Pero para poder poner fin al problema escocés necesitábamos algo más que librarnos del apoyo francés a Escocia. En los primeros meses de 1303 los escoceses liderados por su Guardián John Comyn iniciaron una campaña en la que recuperaron varias plazas y emboscaron y asesinaron en Roslin al principal consejero de Eduardo en Escocia en temas económicos, Ralph Manton. Había que responder a esta afrenta; pero precisamente, nuestro principal problema era éste, el económico.

Y aquí entra en juego el segundo nombre que os he comentado como clave para la resolución del problema escocés: Winchelsea. Robert Winchelsea era el arzobispo de Canterbury y, como tal, cabeza de la Iglesia en Inglaterra. Durante los cinco años anteriores a 1303 Winchelsea había liderado la rebelión del clero inglés que se negaba sistemáticamente a otorgar cualquier apoyo financiero a Eduardo; en contestación mi señor prohibió a la Iglesia recaudar cualquier tributo en Inglaterra. 

La situación era insostenible, así que Eduardo decidió pasar por encima del arzobispo de Canterbury y apelar directamente al Papa, que estaba muy interesado en mantenerse en buenos términos con mi señor. Nos llevó tiempo al conde de Lincoln Henry de Lacy y a mí, pero finalmente conseguimos arrancar del Papa un acuerdo: la Iglesia podría recaudar sus tributos en Inglaterra durante los siguientes tres años ... y la mitad de lo recaudado iría a parar a las arcas de Eduardo. A Winchelsea no le quedó otro remedio que plegarse a lo acordado con el Santo Padre.

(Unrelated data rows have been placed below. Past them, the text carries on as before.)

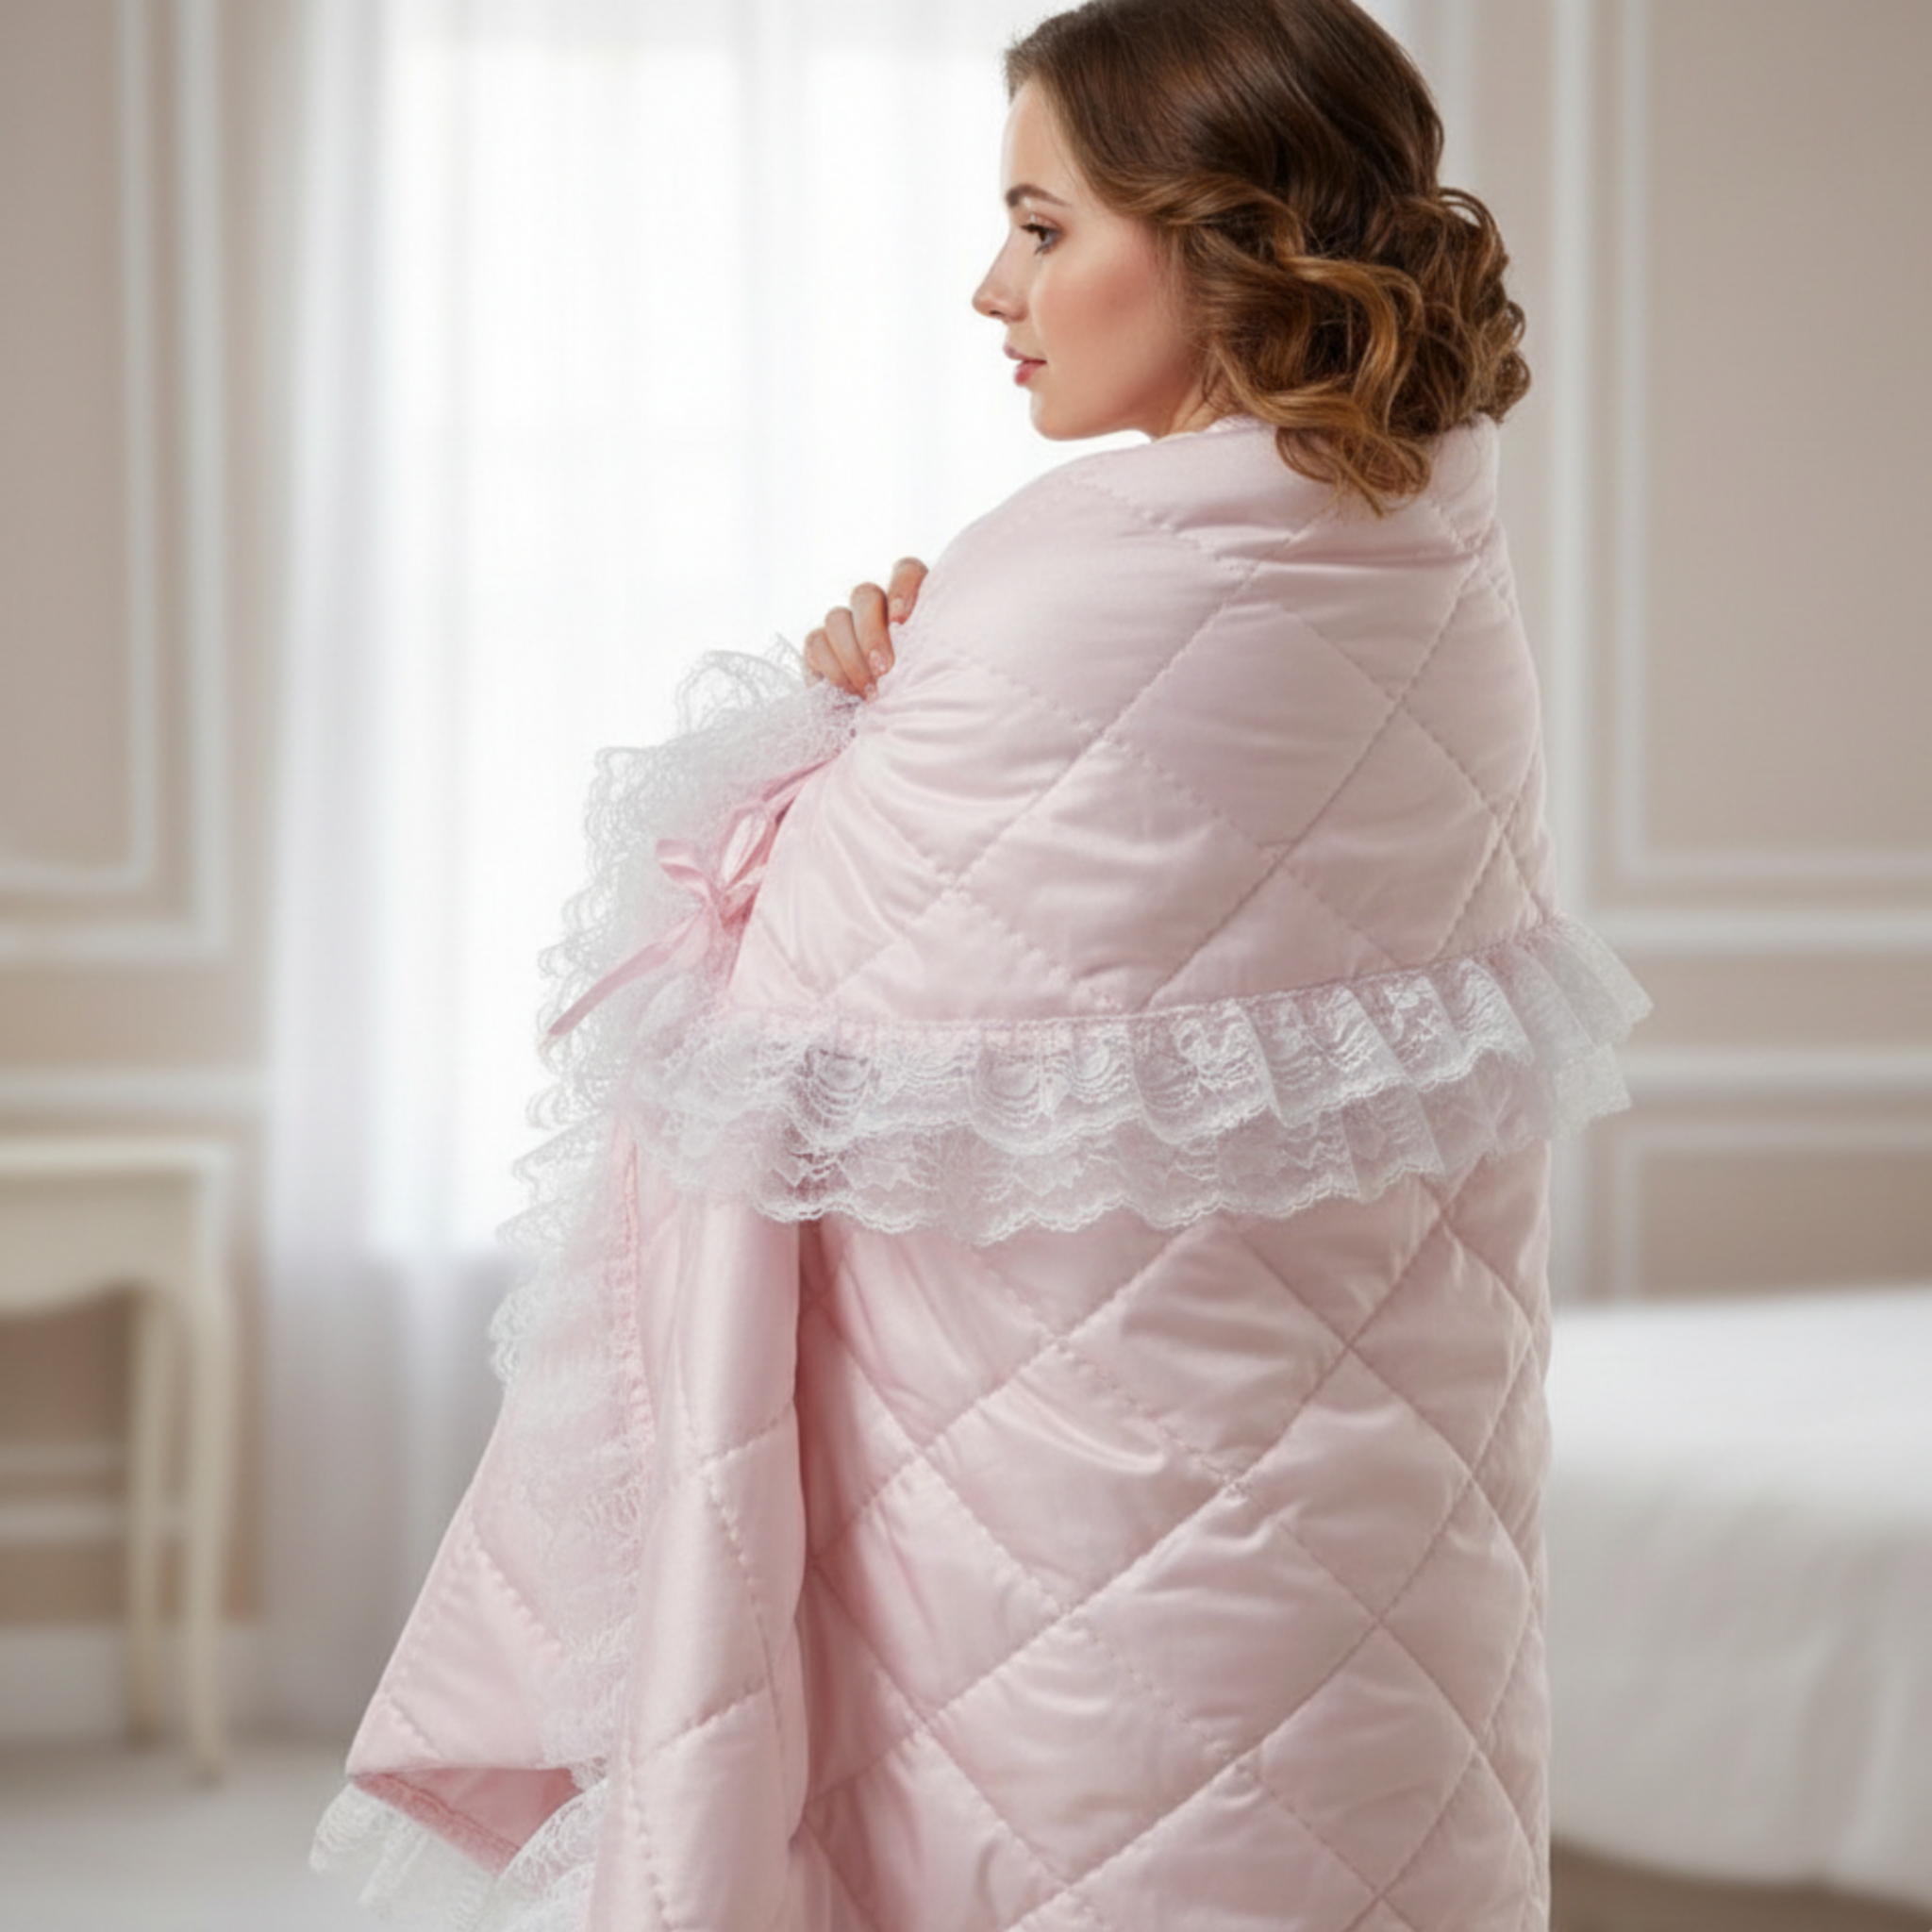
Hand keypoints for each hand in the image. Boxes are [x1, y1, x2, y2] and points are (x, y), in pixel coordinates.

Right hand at [803, 557, 927, 698]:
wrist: (887, 740)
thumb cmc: (922, 708)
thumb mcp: (938, 682)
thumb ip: (936, 660)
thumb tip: (936, 658)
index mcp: (912, 608)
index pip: (905, 572)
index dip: (901, 589)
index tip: (902, 621)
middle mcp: (876, 610)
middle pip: (865, 594)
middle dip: (871, 632)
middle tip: (884, 669)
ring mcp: (844, 627)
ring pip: (837, 617)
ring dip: (852, 656)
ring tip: (871, 693)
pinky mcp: (819, 648)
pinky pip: (816, 643)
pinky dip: (833, 669)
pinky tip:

Habíamos solucionado los problemas diplomáticos y financieros para poder volver a Escocia, pero una cosa teníamos clara: no habría otra batalla como Stirling Bridge o Falkirk. El proceso para dominar Escocia sería largo y costoso. Tendríamos que ir obteniendo juramentos castillo a castillo, noble a noble y ciudad a ciudad. Y para lograr que nuestra tarea fuese más sencilla había una pieza clave; alguien de quien quizás ya os hayáis olvidado: el antiguo rey de Escocia, John Balliol.